If the PBHII feats become legal for Living Greyhawk before I play him again, my newly 18th level dwarven defender is taking it for his 18th level feat.
 

After I go level 9, for pious templar 4, and get power attack/divine might, I think I'll go a couple levels of fighter for: Weapon Mastery, Endurance, Iron Will, Indomitable Will, and Steadfast Determination. Ugh, Thats way too many. Maybe just 1 level of fighter for weapon mastery...or maybe I'll just take weapon mastery for my level 12 feat and keep going templar.
 

re

I noticed none of the overpowered feats were arcane feats. Good old WotC. Powering up the melee fighters.

I'm definitely getting ranged weapon specialization for my Order of the Bow Initiate. *salivates*
 

Andy Collins said:
On the "these feats are too powerful" issue, consider this:

I think the vast majority of the feats in D&D are too weak, too boring, or both.

Historically, we've been way too conservative about creating exciting, potent feats.
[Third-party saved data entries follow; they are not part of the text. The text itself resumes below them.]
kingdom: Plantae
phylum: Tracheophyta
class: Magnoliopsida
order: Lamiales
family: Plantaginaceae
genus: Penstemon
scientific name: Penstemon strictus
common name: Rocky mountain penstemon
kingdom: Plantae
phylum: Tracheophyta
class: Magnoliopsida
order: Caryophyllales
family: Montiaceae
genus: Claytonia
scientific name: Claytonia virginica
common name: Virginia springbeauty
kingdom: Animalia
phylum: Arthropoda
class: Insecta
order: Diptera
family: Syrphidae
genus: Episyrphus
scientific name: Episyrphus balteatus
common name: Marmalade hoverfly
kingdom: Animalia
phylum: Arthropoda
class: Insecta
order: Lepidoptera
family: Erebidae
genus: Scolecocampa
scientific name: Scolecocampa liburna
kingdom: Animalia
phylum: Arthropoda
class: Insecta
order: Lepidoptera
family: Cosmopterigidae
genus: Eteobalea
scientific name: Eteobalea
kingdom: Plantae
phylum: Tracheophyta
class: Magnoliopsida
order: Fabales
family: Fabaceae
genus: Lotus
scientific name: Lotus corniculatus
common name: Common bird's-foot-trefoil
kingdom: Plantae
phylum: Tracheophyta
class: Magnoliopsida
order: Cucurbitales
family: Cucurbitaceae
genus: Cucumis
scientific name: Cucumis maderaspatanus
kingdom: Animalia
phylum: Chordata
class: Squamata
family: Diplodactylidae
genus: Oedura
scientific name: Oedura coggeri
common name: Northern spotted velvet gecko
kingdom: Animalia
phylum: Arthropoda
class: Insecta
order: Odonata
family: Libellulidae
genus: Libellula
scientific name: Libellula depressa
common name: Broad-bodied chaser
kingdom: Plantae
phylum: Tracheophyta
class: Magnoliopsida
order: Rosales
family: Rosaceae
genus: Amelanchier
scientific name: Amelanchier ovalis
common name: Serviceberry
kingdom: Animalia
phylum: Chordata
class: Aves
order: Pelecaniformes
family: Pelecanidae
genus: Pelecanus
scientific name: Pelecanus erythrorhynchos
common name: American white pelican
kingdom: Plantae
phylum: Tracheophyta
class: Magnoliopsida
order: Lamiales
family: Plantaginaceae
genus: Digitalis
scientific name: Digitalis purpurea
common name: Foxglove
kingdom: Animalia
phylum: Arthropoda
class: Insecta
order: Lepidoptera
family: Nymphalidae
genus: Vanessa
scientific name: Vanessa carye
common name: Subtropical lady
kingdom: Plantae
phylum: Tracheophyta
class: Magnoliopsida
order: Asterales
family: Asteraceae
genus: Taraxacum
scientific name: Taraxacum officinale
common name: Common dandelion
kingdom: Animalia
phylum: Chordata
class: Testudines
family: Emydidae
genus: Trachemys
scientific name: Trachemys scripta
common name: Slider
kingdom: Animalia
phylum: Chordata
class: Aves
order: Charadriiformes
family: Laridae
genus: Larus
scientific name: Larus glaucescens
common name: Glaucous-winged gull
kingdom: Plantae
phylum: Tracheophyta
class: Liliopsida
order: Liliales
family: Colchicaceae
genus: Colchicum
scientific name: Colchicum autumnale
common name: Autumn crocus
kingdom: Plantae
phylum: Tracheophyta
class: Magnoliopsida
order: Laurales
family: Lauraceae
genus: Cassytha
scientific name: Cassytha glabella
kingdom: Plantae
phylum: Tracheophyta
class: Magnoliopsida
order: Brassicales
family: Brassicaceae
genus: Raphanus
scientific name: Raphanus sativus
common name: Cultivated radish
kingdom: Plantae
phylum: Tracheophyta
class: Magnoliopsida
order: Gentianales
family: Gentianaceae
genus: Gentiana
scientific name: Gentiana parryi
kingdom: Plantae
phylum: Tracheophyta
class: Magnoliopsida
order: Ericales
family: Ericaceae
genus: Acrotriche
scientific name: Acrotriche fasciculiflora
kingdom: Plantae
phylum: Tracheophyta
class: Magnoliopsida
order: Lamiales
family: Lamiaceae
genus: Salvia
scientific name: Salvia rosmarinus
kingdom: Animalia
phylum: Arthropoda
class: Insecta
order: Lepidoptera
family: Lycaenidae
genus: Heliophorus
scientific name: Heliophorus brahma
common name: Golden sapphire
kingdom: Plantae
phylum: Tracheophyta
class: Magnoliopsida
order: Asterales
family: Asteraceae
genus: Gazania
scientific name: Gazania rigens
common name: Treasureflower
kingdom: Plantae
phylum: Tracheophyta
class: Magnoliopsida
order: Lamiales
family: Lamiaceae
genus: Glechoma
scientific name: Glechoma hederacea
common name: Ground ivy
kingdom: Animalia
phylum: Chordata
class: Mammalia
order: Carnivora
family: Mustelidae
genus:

We've spent way too much ink printing feats that give you a small numerical bonus (often only applying in a corner-case game situation), and not nearly enough creating new equivalents of Cleave and Spring Attack. PH2 represents an intentional shift in that mentality.

The other tricky issue is that unlike, say, spells, feats don't have an easy ranking system to compare them against one another. If Spring Attack were a "4th-level feat" and Toughness were a "0-level feat," it'd be easier to see how much better the former is supposed to be compared to the latter. PH2 has a lot of feats that, due to their high prereqs, are effectively "high-level" feats, and thus are very much intended to be more powerful than those that've come before.

Some folks will freak out when they see what's available in PH2. I think that's just flat-out a good thing--it's about time folks got excited about a new D&D book

Also a way to justify power creep, but it doesn't make pc any better.

"Buy our new book and you will be much stronger then the other gamers and your DM because now we print the REAL feats and not the wimpy stuff used in earlier books.
 


Seeten said:
Please power creep away for fighters. I think Druids and Clerics can handle the competition.

Of course, but only when you rewrite the MM in one year or two as becausel of the new feats/prcs/spells all classes are simply much stronger then when the MM was designed. (And WotC would probably even do that. More money for nothing).
 

What if a group of 6 just plays 3 Clerics and 2 Druids and a Wizard? They better rewrite the MM faster, since that group will mop the floor with any fighter heavy group. Dont think the Cleric can do the fighter's job?

As it stands today, the game is grossly unbalanced towards Spellcasters. Giving powerful feats to Fighters isnt power creep, its balance.
 

Seeten said:
What if a group of 6 just plays 3 Clerics and 2 Druids and a Wizard? They better rewrite the MM faster, since that group will mop the floor with any fighter heavy group. Dont think the Cleric can do the fighter's job?

As it stands today, the game is grossly unbalanced towards Spellcasters. Giving powerful feats to Fighters isnt power creep, its balance.

I agree. At high levels, spellcasters reign. Spells are almost always more powerful than attacks, especially when you get to the cooler spells. What keeps the balance is that fighters can swing all day, spellcasters can't. However, at high levels, casters have enough spells to keep going for several encounters a day. As a dm, in order to drain them you really have to throw out a lot of encounters, which is either annoying or impractical.

Lets also remember that at high level spellcasters can do a whole lot more out of combat. They can scry, tell the future, they can wish for stuff!! Fighters fight, let them do it well.
 

KarinsDad said:
The general rule is no 5' step in the same round as any other movement. Hence, if you moved at all on your turn in the round, you cannot take a 5' step with this feat.

This is wrong. Immediate actions taken when it is not your turn always apply to your next turn's limit, not the previous turn. Essentially, it is at the end of your turn that your immediate/swift action counter is reset.

You never have to worry about movement on your turn interfering with your ability to use this feat - it can only interfere with what you do on your next turn, and that's assuming you treat the movement from this feat as a normal 5 foot step.